- Entries shown:
◇ ◇ ◇ ◇
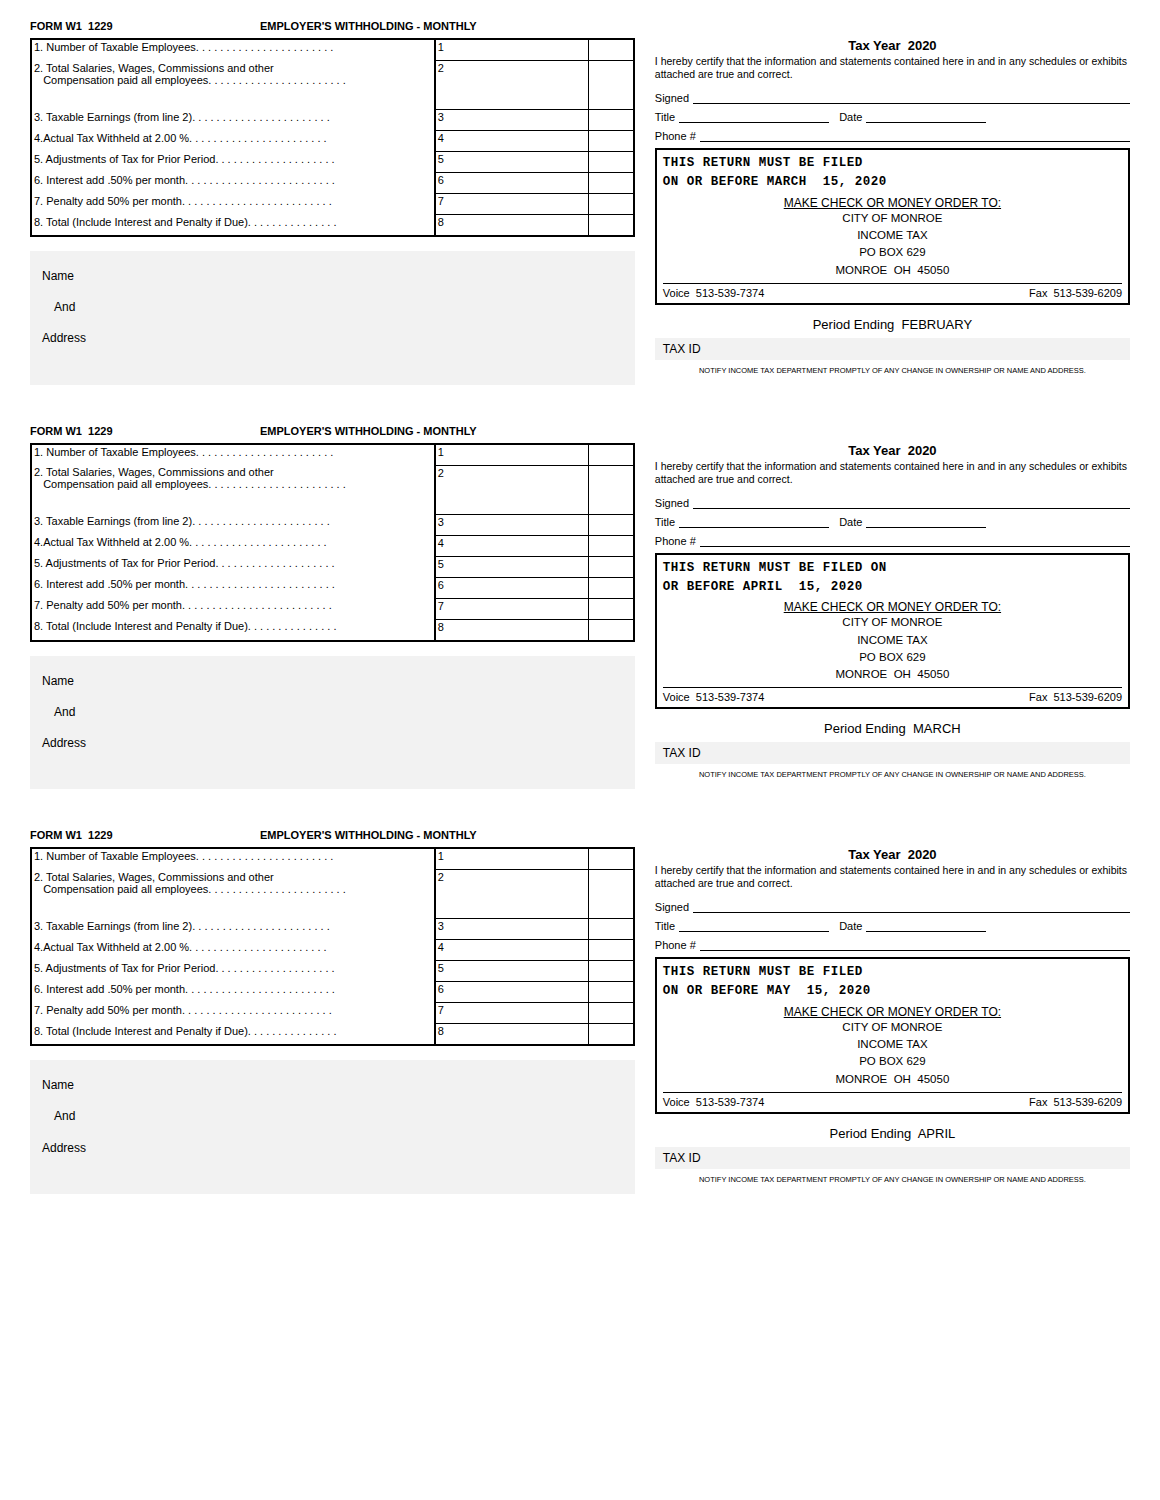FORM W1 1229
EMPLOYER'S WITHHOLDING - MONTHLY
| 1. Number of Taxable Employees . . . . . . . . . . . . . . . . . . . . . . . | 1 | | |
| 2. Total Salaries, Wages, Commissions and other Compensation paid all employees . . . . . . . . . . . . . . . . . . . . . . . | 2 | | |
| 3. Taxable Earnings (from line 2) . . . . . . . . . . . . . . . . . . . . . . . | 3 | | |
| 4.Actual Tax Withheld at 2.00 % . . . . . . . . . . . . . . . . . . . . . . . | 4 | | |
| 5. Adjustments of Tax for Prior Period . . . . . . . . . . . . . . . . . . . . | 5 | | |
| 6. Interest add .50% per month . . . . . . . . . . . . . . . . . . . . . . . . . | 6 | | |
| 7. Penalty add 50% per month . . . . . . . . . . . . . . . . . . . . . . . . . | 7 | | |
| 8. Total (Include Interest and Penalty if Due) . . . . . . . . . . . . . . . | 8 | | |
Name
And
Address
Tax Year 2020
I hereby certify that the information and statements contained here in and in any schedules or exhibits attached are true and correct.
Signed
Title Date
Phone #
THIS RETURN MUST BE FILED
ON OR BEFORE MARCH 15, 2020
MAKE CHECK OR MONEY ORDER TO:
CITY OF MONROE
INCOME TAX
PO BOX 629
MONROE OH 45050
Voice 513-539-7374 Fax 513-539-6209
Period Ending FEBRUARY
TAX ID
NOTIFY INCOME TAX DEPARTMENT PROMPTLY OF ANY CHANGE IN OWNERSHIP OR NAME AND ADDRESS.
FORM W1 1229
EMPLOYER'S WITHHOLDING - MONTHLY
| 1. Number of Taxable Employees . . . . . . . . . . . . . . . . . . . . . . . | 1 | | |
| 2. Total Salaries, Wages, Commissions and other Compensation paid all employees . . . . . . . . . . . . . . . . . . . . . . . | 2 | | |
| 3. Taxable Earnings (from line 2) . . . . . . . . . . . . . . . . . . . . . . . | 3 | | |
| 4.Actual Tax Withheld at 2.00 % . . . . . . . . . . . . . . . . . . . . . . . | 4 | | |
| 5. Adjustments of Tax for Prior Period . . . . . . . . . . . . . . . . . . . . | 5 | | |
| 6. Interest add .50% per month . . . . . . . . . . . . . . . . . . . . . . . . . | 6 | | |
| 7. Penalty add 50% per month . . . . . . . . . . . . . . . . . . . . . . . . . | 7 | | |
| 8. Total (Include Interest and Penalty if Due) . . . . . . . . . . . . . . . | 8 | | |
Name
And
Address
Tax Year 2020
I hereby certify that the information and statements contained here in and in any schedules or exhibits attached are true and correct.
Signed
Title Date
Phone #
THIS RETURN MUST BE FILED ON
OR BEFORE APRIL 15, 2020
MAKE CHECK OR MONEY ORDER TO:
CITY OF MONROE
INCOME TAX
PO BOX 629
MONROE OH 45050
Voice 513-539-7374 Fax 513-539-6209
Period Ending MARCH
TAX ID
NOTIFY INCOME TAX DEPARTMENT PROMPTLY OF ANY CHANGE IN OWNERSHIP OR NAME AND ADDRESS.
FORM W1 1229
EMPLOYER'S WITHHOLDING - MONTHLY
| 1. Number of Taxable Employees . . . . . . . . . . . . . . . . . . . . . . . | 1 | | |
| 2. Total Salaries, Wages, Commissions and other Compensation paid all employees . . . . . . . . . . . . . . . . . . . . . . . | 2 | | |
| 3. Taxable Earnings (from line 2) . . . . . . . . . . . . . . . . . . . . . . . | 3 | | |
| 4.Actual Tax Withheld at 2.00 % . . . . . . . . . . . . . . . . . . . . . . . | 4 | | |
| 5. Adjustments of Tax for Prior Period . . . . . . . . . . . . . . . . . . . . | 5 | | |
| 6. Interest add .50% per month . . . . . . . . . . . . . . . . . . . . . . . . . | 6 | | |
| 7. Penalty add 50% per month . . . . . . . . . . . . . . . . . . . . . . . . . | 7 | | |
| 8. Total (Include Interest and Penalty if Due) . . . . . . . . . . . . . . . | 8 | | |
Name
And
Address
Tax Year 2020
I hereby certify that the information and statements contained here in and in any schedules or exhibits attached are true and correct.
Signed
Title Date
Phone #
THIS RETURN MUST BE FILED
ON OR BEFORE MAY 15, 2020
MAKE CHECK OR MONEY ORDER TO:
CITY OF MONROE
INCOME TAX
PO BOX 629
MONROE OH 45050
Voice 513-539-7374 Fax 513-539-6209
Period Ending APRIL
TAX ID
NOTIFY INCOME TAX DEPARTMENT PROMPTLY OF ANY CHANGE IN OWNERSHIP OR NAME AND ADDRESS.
◇ ◇ ◇ ◇
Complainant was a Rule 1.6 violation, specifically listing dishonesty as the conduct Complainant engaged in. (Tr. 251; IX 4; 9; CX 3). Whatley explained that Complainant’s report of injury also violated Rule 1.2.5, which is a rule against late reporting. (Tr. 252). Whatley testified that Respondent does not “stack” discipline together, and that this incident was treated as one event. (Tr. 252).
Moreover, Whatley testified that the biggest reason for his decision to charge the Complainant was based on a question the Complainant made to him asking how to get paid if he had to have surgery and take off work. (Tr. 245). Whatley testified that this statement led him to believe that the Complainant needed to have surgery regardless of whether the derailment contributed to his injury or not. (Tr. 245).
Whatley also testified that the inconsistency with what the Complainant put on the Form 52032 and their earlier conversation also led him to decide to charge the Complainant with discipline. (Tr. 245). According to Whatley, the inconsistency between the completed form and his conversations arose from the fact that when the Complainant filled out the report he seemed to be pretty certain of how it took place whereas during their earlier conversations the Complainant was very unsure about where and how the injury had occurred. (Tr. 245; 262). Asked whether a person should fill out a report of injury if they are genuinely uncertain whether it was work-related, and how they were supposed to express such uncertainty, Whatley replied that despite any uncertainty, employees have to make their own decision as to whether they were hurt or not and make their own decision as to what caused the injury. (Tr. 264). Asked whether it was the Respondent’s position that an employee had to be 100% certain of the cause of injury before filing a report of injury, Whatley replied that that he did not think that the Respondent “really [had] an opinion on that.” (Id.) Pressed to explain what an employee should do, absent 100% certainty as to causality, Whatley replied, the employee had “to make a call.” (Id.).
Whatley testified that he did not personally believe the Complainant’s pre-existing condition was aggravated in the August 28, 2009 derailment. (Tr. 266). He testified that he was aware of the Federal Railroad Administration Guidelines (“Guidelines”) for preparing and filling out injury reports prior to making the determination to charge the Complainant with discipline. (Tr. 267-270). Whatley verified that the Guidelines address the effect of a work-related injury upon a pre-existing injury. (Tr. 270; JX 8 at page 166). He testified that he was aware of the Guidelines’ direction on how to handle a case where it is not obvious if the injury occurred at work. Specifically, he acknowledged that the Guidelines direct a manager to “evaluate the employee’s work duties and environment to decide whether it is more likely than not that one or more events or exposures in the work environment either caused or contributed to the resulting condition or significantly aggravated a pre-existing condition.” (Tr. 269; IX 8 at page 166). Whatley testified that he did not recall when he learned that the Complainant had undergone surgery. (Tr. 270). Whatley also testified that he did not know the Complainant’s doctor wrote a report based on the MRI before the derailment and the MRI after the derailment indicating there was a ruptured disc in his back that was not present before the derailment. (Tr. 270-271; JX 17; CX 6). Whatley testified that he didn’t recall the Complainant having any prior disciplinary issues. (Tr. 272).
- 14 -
◇ ◇ ◇ ◇
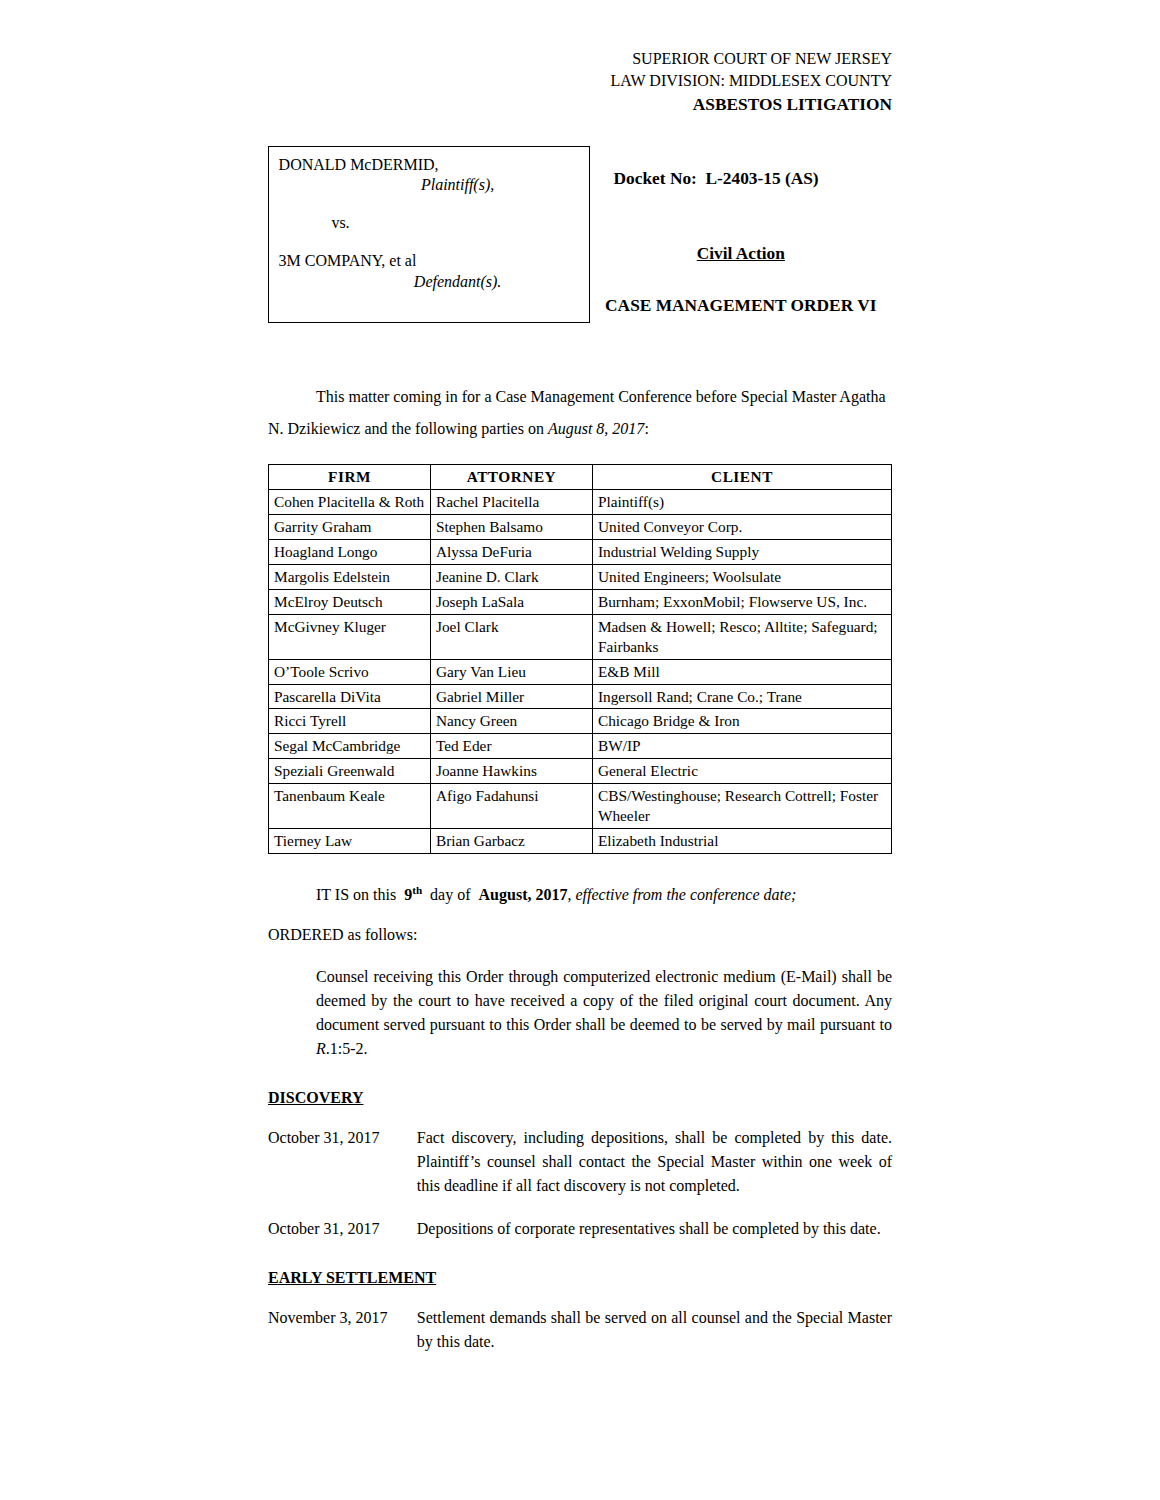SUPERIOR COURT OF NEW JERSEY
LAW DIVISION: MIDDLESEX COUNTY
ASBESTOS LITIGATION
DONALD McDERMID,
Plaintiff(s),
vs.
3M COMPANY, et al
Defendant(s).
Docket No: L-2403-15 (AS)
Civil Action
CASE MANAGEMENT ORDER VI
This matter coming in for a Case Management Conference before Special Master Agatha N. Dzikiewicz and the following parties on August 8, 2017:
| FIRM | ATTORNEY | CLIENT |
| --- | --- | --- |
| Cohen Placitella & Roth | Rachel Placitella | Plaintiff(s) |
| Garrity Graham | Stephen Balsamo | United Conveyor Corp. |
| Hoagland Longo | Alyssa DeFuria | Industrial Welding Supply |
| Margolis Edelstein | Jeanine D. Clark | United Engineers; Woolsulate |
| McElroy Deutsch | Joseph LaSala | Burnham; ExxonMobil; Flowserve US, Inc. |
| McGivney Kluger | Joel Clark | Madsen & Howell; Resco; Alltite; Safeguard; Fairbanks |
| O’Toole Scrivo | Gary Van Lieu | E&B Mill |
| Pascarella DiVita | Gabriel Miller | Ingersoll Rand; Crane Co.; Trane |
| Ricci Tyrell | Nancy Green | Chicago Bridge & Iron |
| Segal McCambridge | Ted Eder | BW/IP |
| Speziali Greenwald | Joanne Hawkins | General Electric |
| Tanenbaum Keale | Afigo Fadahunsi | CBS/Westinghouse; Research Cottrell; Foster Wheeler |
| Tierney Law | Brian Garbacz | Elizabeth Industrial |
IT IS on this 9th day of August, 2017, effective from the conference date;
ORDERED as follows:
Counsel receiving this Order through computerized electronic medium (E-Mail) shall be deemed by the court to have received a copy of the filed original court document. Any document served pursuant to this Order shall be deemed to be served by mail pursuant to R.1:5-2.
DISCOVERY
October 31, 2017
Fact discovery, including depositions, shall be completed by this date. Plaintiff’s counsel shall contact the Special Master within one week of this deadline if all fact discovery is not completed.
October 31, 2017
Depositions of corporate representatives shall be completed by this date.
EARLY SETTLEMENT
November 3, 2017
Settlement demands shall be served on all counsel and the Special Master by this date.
◇ ◇ ◇ ◇
Copy out precisely the lines from the line with "Conveyor Corp. |" to the line with "Settlement demands shall" in the material above, including those two lines and omitting all the rest.

| Garrity Graham | Stephen Balsamo | United Conveyor Corp. |
| Hoagland Longo | Alyssa DeFuria | Industrial Welding Supply |
| Margolis Edelstein | Jeanine D. Clark | United Engineers; Woolsulate |
| McElroy Deutsch | Joseph LaSala | Burnham; ExxonMobil; Flowserve US, Inc. |
| McGivney Kluger | Joel Clark | Madsen & Howell; Resco; Alltite; Safeguard; Fairbanks |
| O’Toole Scrivo | Gary Van Lieu | E&B Mill |
| Pascarella DiVita | Gabriel Miller | Ingersoll Rand; Crane Co.; Trane |
| Ricci Tyrell | Nancy Green | Chicago Bridge & Iron |
| Segal McCambridge | Ted Eder | BW/IP |
| Speziali Greenwald | Joanne Hawkins | General Electric |
| Tanenbaum Keale | Afigo Fadahunsi | CBS/Westinghouse; Research Cottrell; Foster Wheeler |
| Tierney Law | Brian Garbacz | Elizabeth Industrial |
IT IS on this 9th day of August, 2017, effective from the conference date;
ORDERED as follows:
Counsel receiving this Order through computerized electronic medium (E-Mail) shall be deemed by the court to have received a copy of the filed original court document. Any document served pursuant to this Order shall be deemed to be served by mail pursuant to R.1:5-2.
DISCOVERY
October 31, 2017
Fact discovery, including depositions, shall be completed by this date. Plaintiff’s counsel shall contact the Special Master within one week of this deadline if all fact discovery is not completed.
October 31, 2017
Depositions of corporate representatives shall be completed by this date.
EARLY SETTLEMENT
November 3, 2017
Settlement demands shall be served on all counsel and the Special Master by this date.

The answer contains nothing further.